Fragmento seleccionado:
==========

Vicios entre los que destaca, ¿cómo no?, el cine. El séptimo arte, que se basa en el encadenamiento de imágenes. Pensemos en las tiras de celuloide, en las que la rápida sucesión de fotogramas permitía a los cineastas anteriores a la revolución digital llevar a cabo la ilusión del movimiento, o recordemos la propia idea de montaje que, desde maestros como D. W. Griffith y Serguéi Eisenstein, permite unir las tomas en escenas y las escenas en secuencias, de modo que la concatenación de imágenes en el cine permite el desarrollo de un relato. En los universos de Pepe Calvo siempre palpita el cine, que es un poderoso generador de yuxtaposiciones entre la realidad cotidiana y los imaginarios que propone mediante sus ficciones —¿no se superpone Marilyn Monroe a las rejas de ventilación del metro de Nueva York después de La tentación vive arriba (The Seven Year Itch, dir. Billy Wilder, 1955), o Anita Ekberg a la Fontana di Trevi tras La dolce vita (dir. Federico Fellini, 1960)?—. Así, si se autorretrata, lo hace evocando La momia (The Mummy, dir. Karl Freund, 1932) —Autorretrato como momia africana (1987)—; si desea erigir un icono contemporáneo, invoca a una de las divas del star system de Hollywood —La máscara de Crawford (1990)—; si desea compartir algo sobre su niñez, apaga las luces y pone en movimiento el proyector: «mi infancia estuvo llena, por decisión propia, de films de Orson Welles, Fellini, Bergman, Hitchcock y Antonioni y, aún hoy, el cine es para mí algo fisiológico».
Son incontables los siglos que, levantando la vista hacia el cielo, venimos uniendo las estrellas en reflejos de nuestros anhelos particulares y colectivos. Son innumerables los años y años que hemos ido refinando esa capacidad tan íntimamente humana de religar lo que está separado para formar algo nuevo —para revelar, por ejemplo, esa imagen que antes no estaba ahí y que ahora llamamos “Osa menor”—. Y de esas profundidades atávicas desempoza Pepe Calvo, cubo a cubo, fotografía a fotografía, fotocollage a fotocollage, porque su modernidad de primera Vanguardia, su modernidad de cine manierista, su posmodernidad de transición ochentera y de neones noventeros, todo ello nace de esa fuerza primigenia que, a través de la capacidad de los sofisticados procesos simbólicos que nos permiten asociar, pensar y hablar, nos convierten en los seres humanos que somos. De ahí la rarísima cualidad atemporal de su obra, que es rabiosamente de hoy, pero podría ser de inicios del siglo XX, que permanecerá mañana con la misma irreductibilidad, y siempre, siempre, siempre, apelando a verdades que son de cualquier tiempo en que seamos personas.

==========

Enunciado: ¿Cómo se traduce al inglés esta oración del fragmento sobre la obra de Pepe Calvo: «Son incontables los siglos que, levantando la vista hacia el cielo, venimos uniendo las estrellas en reflejos de nuestros anhelos particulares y colectivos»?

Datos de análisis de la disposición de documentos
==========

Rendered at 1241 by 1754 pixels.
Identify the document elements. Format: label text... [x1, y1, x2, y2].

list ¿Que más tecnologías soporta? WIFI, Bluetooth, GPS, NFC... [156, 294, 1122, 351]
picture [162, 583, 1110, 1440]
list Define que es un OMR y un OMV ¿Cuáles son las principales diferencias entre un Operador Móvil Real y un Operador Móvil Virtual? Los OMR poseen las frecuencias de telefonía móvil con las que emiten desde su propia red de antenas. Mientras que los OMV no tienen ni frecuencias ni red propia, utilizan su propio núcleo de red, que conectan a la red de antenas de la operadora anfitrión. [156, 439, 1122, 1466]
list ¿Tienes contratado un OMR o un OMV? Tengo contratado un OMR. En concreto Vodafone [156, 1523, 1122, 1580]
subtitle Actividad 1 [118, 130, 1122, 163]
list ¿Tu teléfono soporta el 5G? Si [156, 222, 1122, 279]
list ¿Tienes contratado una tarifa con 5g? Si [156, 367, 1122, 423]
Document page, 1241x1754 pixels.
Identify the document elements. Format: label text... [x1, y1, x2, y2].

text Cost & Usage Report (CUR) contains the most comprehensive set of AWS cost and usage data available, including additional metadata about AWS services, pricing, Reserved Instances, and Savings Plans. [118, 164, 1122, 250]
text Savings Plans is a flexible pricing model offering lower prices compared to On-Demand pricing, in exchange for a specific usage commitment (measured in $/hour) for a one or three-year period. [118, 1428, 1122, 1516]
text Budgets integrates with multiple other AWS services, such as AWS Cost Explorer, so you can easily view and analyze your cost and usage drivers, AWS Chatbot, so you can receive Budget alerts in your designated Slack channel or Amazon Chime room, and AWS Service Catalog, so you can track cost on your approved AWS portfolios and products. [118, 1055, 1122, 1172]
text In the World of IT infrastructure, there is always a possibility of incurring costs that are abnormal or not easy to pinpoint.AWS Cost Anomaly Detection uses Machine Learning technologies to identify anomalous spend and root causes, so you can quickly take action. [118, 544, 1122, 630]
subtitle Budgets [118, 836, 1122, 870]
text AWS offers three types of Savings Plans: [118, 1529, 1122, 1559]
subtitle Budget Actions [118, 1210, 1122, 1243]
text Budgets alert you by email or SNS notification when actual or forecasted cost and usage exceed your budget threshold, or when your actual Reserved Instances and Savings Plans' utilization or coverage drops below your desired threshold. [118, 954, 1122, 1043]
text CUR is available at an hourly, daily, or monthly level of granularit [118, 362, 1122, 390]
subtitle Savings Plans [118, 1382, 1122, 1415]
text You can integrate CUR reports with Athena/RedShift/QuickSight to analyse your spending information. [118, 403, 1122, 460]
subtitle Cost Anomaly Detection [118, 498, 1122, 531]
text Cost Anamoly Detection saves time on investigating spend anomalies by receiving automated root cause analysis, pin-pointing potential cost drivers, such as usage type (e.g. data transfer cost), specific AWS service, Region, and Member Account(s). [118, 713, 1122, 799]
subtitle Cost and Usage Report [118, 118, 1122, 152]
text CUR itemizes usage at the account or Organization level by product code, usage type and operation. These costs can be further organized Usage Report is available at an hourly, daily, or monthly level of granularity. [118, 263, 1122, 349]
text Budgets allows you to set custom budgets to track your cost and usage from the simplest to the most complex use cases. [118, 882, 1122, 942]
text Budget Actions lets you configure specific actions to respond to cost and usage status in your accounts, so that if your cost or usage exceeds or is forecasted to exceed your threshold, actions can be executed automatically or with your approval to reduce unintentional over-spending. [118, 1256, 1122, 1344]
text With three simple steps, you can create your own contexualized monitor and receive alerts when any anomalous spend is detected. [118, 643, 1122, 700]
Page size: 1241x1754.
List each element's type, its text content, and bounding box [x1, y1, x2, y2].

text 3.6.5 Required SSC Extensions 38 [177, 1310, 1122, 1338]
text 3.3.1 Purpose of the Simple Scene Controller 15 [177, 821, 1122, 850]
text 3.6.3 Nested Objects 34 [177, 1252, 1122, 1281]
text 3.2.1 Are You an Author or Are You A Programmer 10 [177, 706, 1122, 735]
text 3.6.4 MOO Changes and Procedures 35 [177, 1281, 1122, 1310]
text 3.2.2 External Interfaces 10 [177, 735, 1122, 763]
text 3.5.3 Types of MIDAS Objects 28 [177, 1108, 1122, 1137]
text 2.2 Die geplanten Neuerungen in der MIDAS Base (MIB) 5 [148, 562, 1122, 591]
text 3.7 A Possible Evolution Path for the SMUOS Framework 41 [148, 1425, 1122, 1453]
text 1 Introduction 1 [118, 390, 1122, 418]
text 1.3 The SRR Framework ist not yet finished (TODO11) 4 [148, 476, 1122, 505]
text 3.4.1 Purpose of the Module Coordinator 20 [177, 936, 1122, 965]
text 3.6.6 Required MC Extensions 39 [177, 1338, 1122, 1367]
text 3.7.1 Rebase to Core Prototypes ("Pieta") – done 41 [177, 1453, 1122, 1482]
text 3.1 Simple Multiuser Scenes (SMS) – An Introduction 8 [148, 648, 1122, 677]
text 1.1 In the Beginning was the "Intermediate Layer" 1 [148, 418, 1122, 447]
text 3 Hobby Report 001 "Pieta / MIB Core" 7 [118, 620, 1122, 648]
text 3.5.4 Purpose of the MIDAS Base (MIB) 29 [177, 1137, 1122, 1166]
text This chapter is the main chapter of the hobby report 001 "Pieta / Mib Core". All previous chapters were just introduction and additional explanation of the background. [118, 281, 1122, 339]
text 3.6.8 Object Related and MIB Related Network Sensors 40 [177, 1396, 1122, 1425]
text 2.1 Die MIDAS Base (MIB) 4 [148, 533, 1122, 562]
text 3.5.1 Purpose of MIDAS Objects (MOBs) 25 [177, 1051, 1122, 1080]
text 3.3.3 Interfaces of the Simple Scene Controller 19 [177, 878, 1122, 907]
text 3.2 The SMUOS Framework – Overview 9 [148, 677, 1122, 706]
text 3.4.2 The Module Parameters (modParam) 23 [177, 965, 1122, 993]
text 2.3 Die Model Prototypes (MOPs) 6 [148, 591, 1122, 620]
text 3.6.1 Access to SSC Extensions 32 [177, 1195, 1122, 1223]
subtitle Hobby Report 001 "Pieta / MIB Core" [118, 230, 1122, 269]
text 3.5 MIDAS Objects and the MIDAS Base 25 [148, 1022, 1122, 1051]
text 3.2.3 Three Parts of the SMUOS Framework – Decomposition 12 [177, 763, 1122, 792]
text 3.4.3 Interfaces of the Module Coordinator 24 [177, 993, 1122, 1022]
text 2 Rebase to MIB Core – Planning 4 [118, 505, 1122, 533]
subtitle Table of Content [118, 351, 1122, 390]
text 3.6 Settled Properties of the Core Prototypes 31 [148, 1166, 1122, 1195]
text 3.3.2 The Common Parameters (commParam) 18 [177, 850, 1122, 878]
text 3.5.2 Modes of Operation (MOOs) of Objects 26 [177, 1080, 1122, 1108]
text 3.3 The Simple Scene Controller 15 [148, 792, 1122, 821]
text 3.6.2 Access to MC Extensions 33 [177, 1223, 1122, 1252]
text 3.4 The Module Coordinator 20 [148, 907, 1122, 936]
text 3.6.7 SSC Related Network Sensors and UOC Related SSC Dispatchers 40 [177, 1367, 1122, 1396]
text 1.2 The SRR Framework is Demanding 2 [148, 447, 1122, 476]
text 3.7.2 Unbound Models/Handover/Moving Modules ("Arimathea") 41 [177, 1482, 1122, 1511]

==========

Resultado: For countless centuries, raising our eyes to the sky, we have been joining the stars into reflections of our individual and collective longings.